Texto de lectura |
_ _ _

O aquel muchacho convencido:
– «Te digo que, si otra vez me deja los fideos al dente, yo me voy a vivir con mi primo. Él sí sabe cocinar.»
Una amenaza doméstica de alto calibre. Desde el andén del tren.
Y el clásico:
– «Le dije que no estoy para relaciones serias. Estoy para disfrutar, ¿me entendés? ¡Dis-fru-tar!»
Eso. Que no quede ninguna duda. Que lo sepa toda la fila del supermercado.
Pero hay una versión todavía más inquietante:
Los que no están hablando con nadie, o al menos no parece. Van solos, auriculares puestos, hablando con voz de presentador de programa de concursos:
– «¡Listo, lo subí al drive! ¡Vamos todavía! ¡Vamos equipo!»
Sí, señor. Usted subió un archivo y lo festejó como si hubiese ganado el oro olímpico. Ojalá tenga su medalla.
El problema no es que hablen.
El problema es que lo hacen como si estuvieran solos… cuando claramente no lo están. Uno va caminando tranquilo, y de golpe se entera que el gato se llama Gasparín, que duerme con frazada térmica, y que le dan gotas para la ansiedad. Todo esto, gritado con una convicción que envidiaría cualquier actor de teatro.
Epílogo
En un mundo donde tanto se habla de privacidad, resulta irónico que haya gente contando su vida completa con auriculares puestos y volumen de estadio. Tal vez sea una forma de sentirse escuchados. O simplemente una necesidad urgente de protagonismo.
Sea como sea, el resto de nosotros –los oyentes involuntarios– pedimos lo mínimo: poder caminar sin tener que enterarnos si el tupper quedó en lo de tu ex o si la ensalada rusa te cayó mal. Y ya que estamos: sí, el huevo duro va en la heladera.

_ _ _

Datos proporcionados |
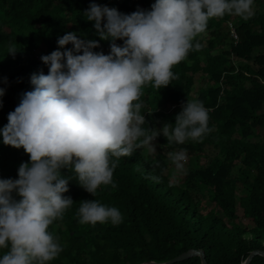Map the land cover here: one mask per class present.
Wrapping results in <instances>:
<instances>
[{
    "label": "trees",
    "instance_id": "trees-1",
    "mask_svg": "<svg viewBox=\"0 0 264 264\" xmlns=\"http://www.w3.org/2000/svg\"><path fill=\"white\" fill-rule=\"evenodd\" d=\"M92 3L131 14L150 11L155 0H0V129L22 94L33 90L32 75L48 74L41 57L73 49L71 43L60 48V37L74 32L79 39L99 41L94 52L110 54L112 42L101 40L95 22L84 17ZM192 43L200 48L173 67L177 78L170 85L142 87L143 127H174L176 115L191 100L207 109L211 131L201 142L184 144H168L161 134L155 153L138 149L119 158L113 173L117 187L102 185L94 195L70 169H61L71 178L64 195L74 203L48 228L62 251L46 264H138L173 260L189 251H203L209 264H243L254 250L264 252V0H254L247 20L229 14L209 19ZM9 44L15 55L8 54ZM180 150L191 163L184 177L167 155ZM22 163L30 165V156L5 145L0 135V179H18ZM13 198L20 199L15 192ZM92 200L119 209L122 222L81 224L80 202ZM203 200L212 204L209 211ZM239 210L252 220V228L239 223ZM251 264H264V257Z\"/></svg>",
    "mask_w": 264,
    "mask_h": 264
},
{
    "label": "clouds",
    "instance_id": "clouds-1",
    "mask_svg": "<svg viewBox=\"0 0 264 264\" xmlns=\"http://www.w3.org/2000/svg\"><path fill=\"white\" fill-rule=\"evenodd\" d=\"M253 5L254 0H155L150 11L131 14L90 5L84 17L95 22L101 40L112 42L110 54L94 52L99 41L79 39L74 32L60 37V48L71 43L73 49L41 57L48 74L32 75L33 90L22 94L0 129L3 143L23 148L31 161L21 164L18 179H0V250H5L0 264H46L62 251L48 231L74 203L64 195L71 178L61 169H70L79 185L94 195L102 185L117 187L113 173L119 158L138 149L155 153L154 141L161 134L168 144L202 141L211 129L208 111L199 101L183 105L174 127L144 128L142 87L152 84L160 90L170 85L177 78L173 67L194 47L200 48L192 41L209 19L229 14L247 20ZM117 40H123V46ZM16 52L9 44L8 54ZM167 155L175 171H182L186 151ZM153 165L159 167V161ZM77 216L81 224L122 222L119 209L95 200L81 201Z\"/></svg>",
    "mask_w": 264,
    "mask_h": 264
},
{
    "label": "water",
    "instance_id": "water-1",
    "mask_svg": "<svg viewBox=\"0 0 264 264\" xmlns=\"http://www.w3.org/2000/svg\"><path fill=\"white\" fill-rule=\"evenodd\" d=\"M257 256L264 257V252L259 250H254L248 255L247 259L243 262V264H251ZM190 259H200L202 261V264H209L207 258H205V253L203 251H189L188 253L183 254L177 258H174L173 260L146 261L138 264H177V263L185 262Z\"/></svg>",
    "mask_w": 264,
    "mask_h": 264
},
{
    "label": "rangeland",
    "instance_id": "rangeland-1",
    "mask_svg": "<svg viewBox=\"0 0 264 264\" xmlns=\"http://www.w3.org/2000/svg\"><path fill=\"white\" fill-rule=\"evenodd\" d=\"M239 63L240 62H238V64ZM263 135H264V133H263ZM154 144H155V141H154ZM204 163H205V159H202L201 164H204ZM190 164L191 163H190V161L187 158L186 162L184 163V168H183L182 172L180 173V177H184L186 175V172H187L188 167L190 166ZM250 175H252V173ZM202 205H203V207L205 208L206 211L207 210L209 211L212 208V204H210L207 200H203L202 201ZM238 214H239V223L243 227H245V228H252L253 227L252 220H250L249 218H246L243 215V210H239Z\"/></svg>",
    "mask_w": 264,
    "mask_h": 264
},
{
    "label": "built area",
    "instance_id": "built-area-1",
    "mask_svg": "<svg viewBox=\"0 0 264 264\" xmlns=\"http://www.w3.org/2000/svg\"><path fill=\"white\" fill-rule=\"evenodd\" d=\"M233 35H234L235 39H237V37H236V35H235V32H234V31H233Z\"/></svg>",
    "mask_w": 264,
    "mask_h": 264
}]
</instances>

_ _ _

Tareas y ejercicios |
1. Imprime el fragmento del texto de lectura que va desde "Una amenaza doméstica" hasta "es que hablen.", ambos incluidos.
2. Según el texto de lectura, ¿cómo se llama el gato del que uno se entera mientras camina?

Respuestas por tarea |
1.
Una amenaza doméstica de alto calibre. Desde el andén del tren.
Y el clásico:
– «Le dije que no estoy para relaciones serias. Estoy para disfrutar, ¿me entendés? ¡Dis-fru-tar!»
Eso. Que no quede ninguna duda. Que lo sepa toda la fila del supermercado.
Pero hay una versión todavía más inquietante:
Los que no están hablando con nadie, o al menos no parece. Van solos, auriculares puestos, hablando con voz de presentador de programa de concursos:
– «¡Listo, lo subí al drive! ¡Vamos todavía! ¡Vamos equipo!»
Sí, señor. Usted subió un archivo y lo festejó como si hubiese ganado el oro olímpico. Ojalá tenga su medalla.
El problema no es que hablen.

2. Gasparín.